Последний пункт — злоупотребление родительскими правами. Под этим, объясняет Клейменов, следует понимать использование этих прав в ущерб интересам ребенка — например, препятствование в получении образования. «Она что, по логике родителей, до 18-ти лет должна так воспитываться?» — возмущается адвокат.
На представителей ответчиков доводы Клейменова, кажется, не производят впечатление. Они вновь задают вопросы. Как и прокурора, их больше всего интересует, от чего девочку лечили пять лет и на каком основании клиника расторгла договор с родителями С. в одностороннем порядке.
Клейменов и Ларина объясняют, что в феврале-марте 2019 года девочке С. провели обследование, и было принято решение о ее выписке. Родители об этом знали, но отказались подписывать необходимые бумаги. Поэтому руководители клиники составили акт об их отказе — его Клейменов охотно предоставляет суду. «Мать и дитя» уведомили Зинкина и Максимову о том, что выполнили свои обязательства и попросили забрать дочь домой. «Пусть меня кто-то поправит и скажет, что закон разрешает осуществлять медицинскую помощь в отсутствии показаний для этого. Это невозможно», — говорит адвокат клиники.

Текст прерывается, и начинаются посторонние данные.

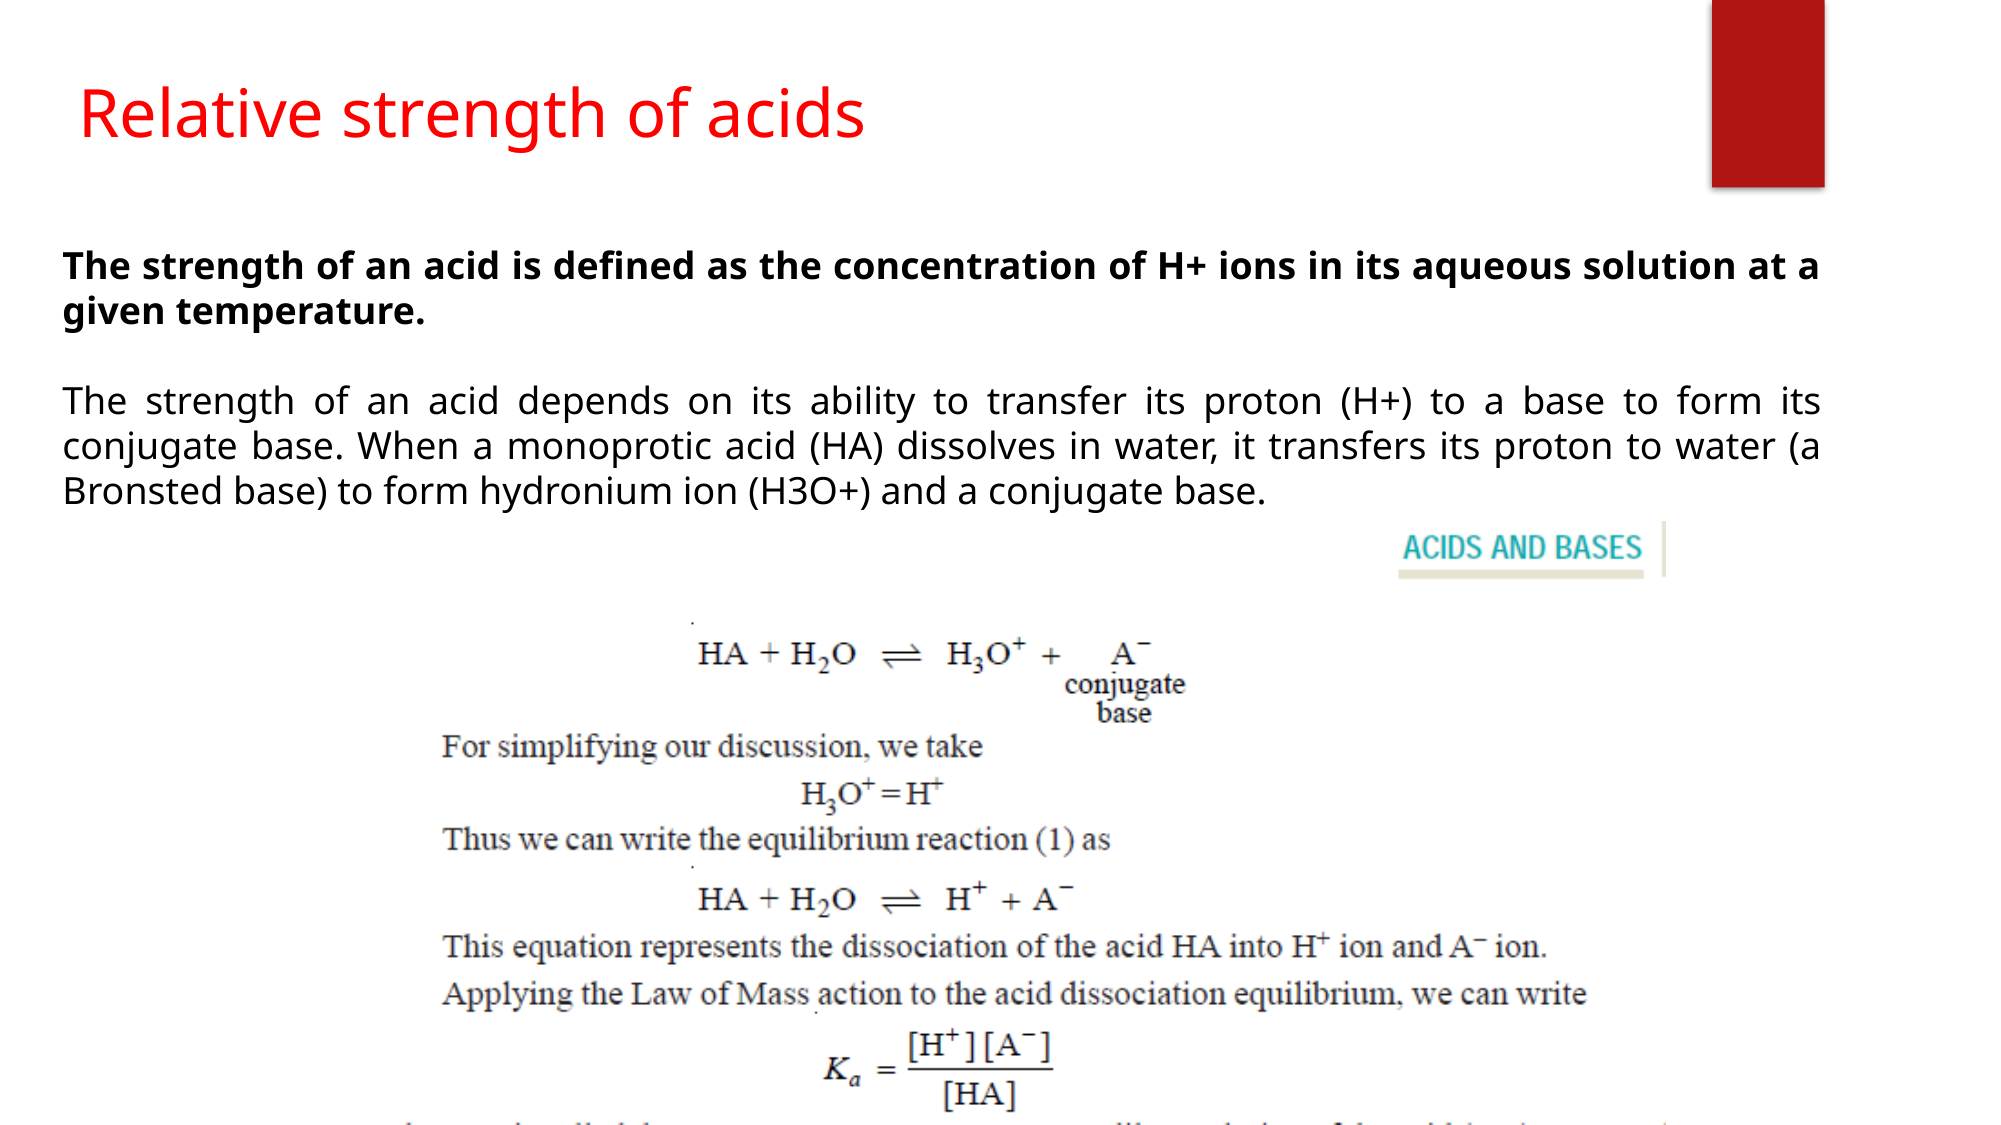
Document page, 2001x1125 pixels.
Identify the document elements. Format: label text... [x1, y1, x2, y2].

picture [353, 521, 1666, 1125]
text_box The strength of an acid is defined as the concentration of H+ ions in its aqueous solution at a given temperature. The strength of an acid depends on its ability to transfer its proton (H+) to a base to form its conjugate base. When a monoprotic acid (HA) dissolves in water, it transfers its proton to water (a Bronsted base) to form hydronium ion (H3O+) and a conjugate base. [47, 234, 1838, 519]
text_box Relative strength of acids [63, 63, 883, 158]
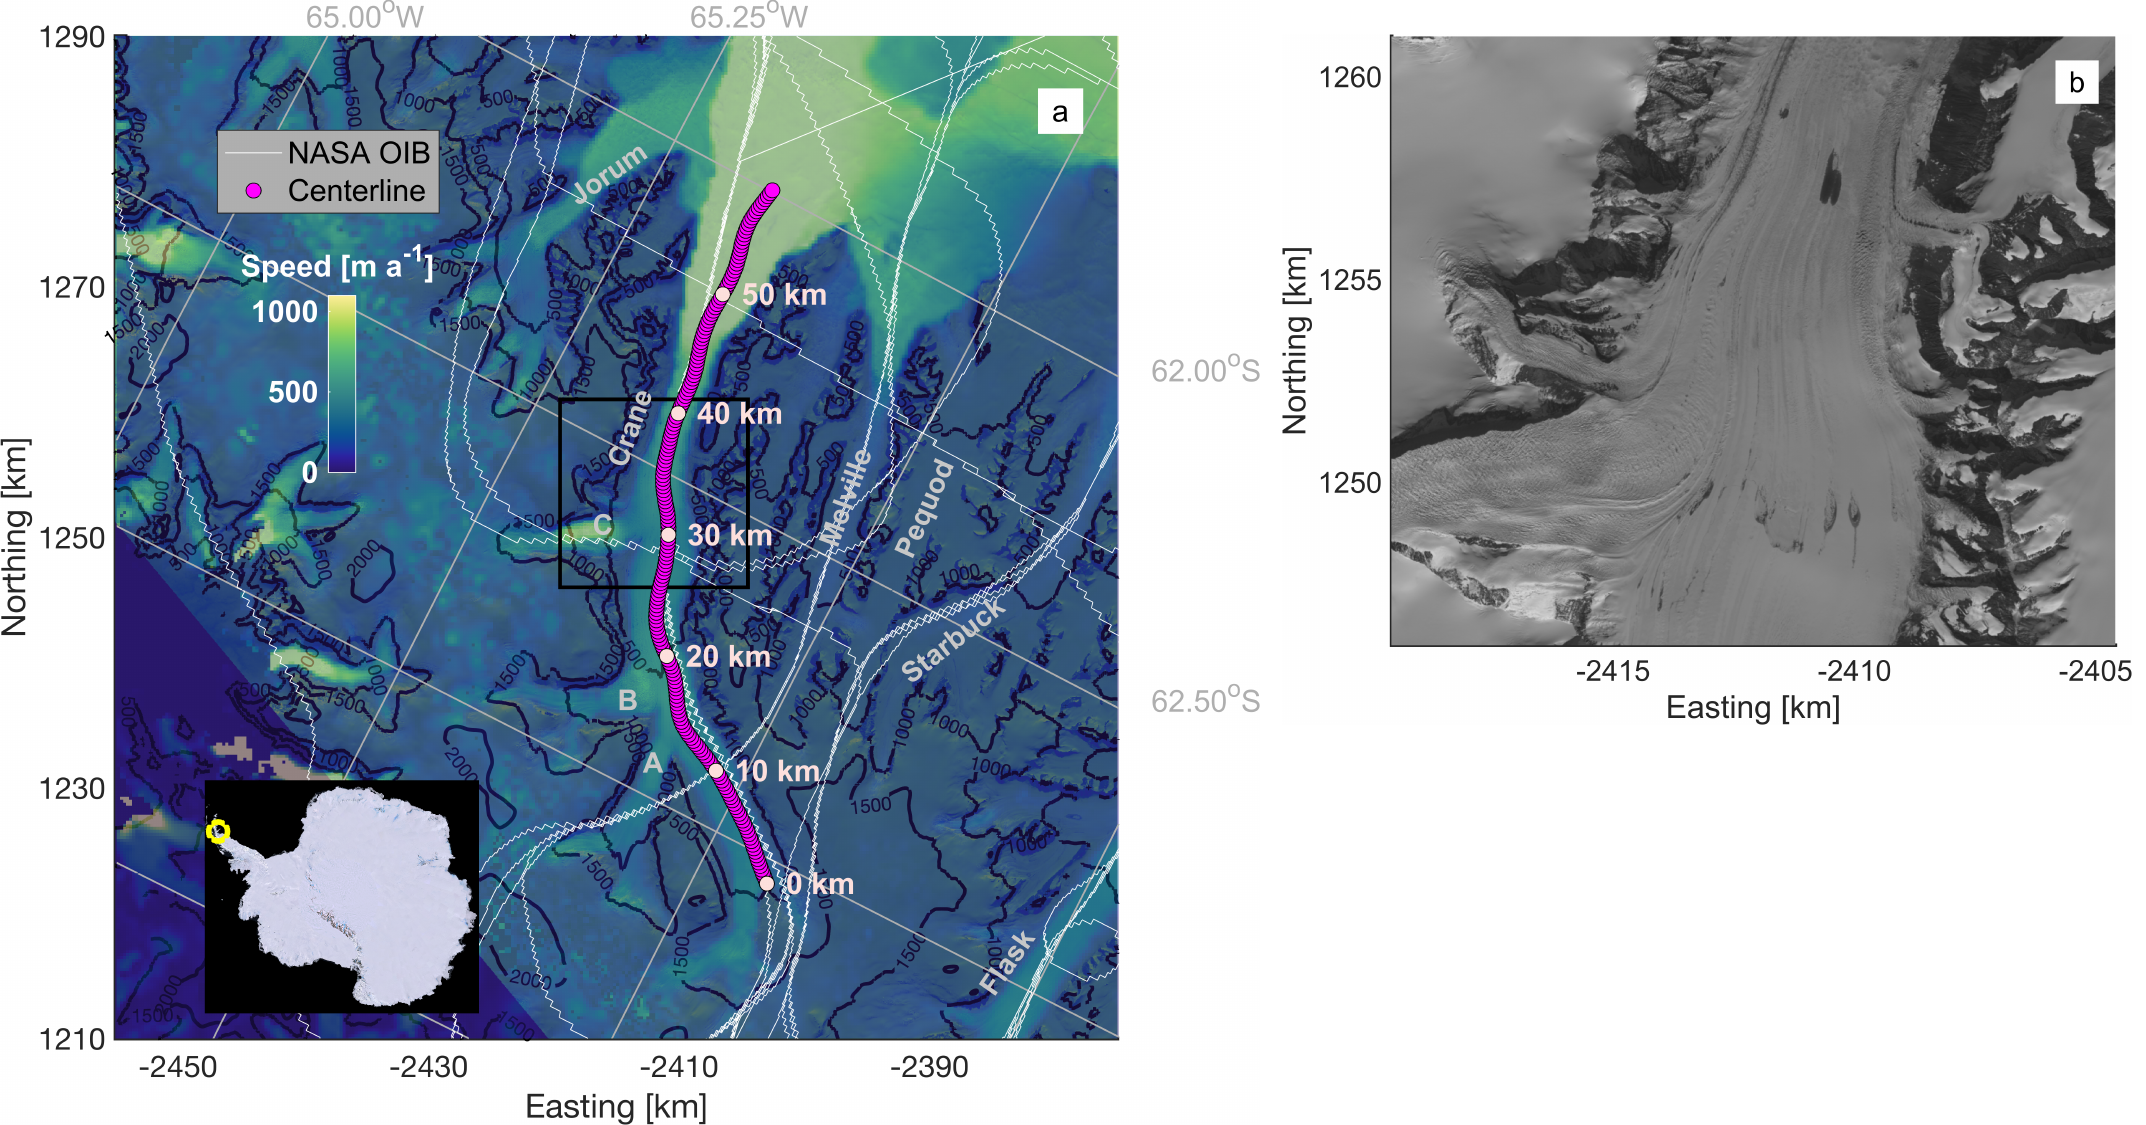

С. по-прежнему находится в больнице, продолжает Клейменов, и по мере необходимости она получает амбулаторное лечение, хотя по факту ее выписали еще в июле. Когда сторона ответчиков просит уточнить, какое именно лечение получает С., Клейменов заметно горячится: «Мы не можем же ее вывести и оставить на дороге или в аэропорту Шереметьево!»
Судья Каржавина назначает следующее заседание на пятое февраля. Адвокат Ольга Лукманова протестует — ее клиентка будет еще на больничном. «Пусть предоставляет документы», — устало говорит судья.
О чем?
Об исполнении решения Гагаринского суда Москвы, обязывающего родителей С. забрать ребенка.
ПМЦ?
Перинатальный медицинский центр «Мать и дитя», где живет С.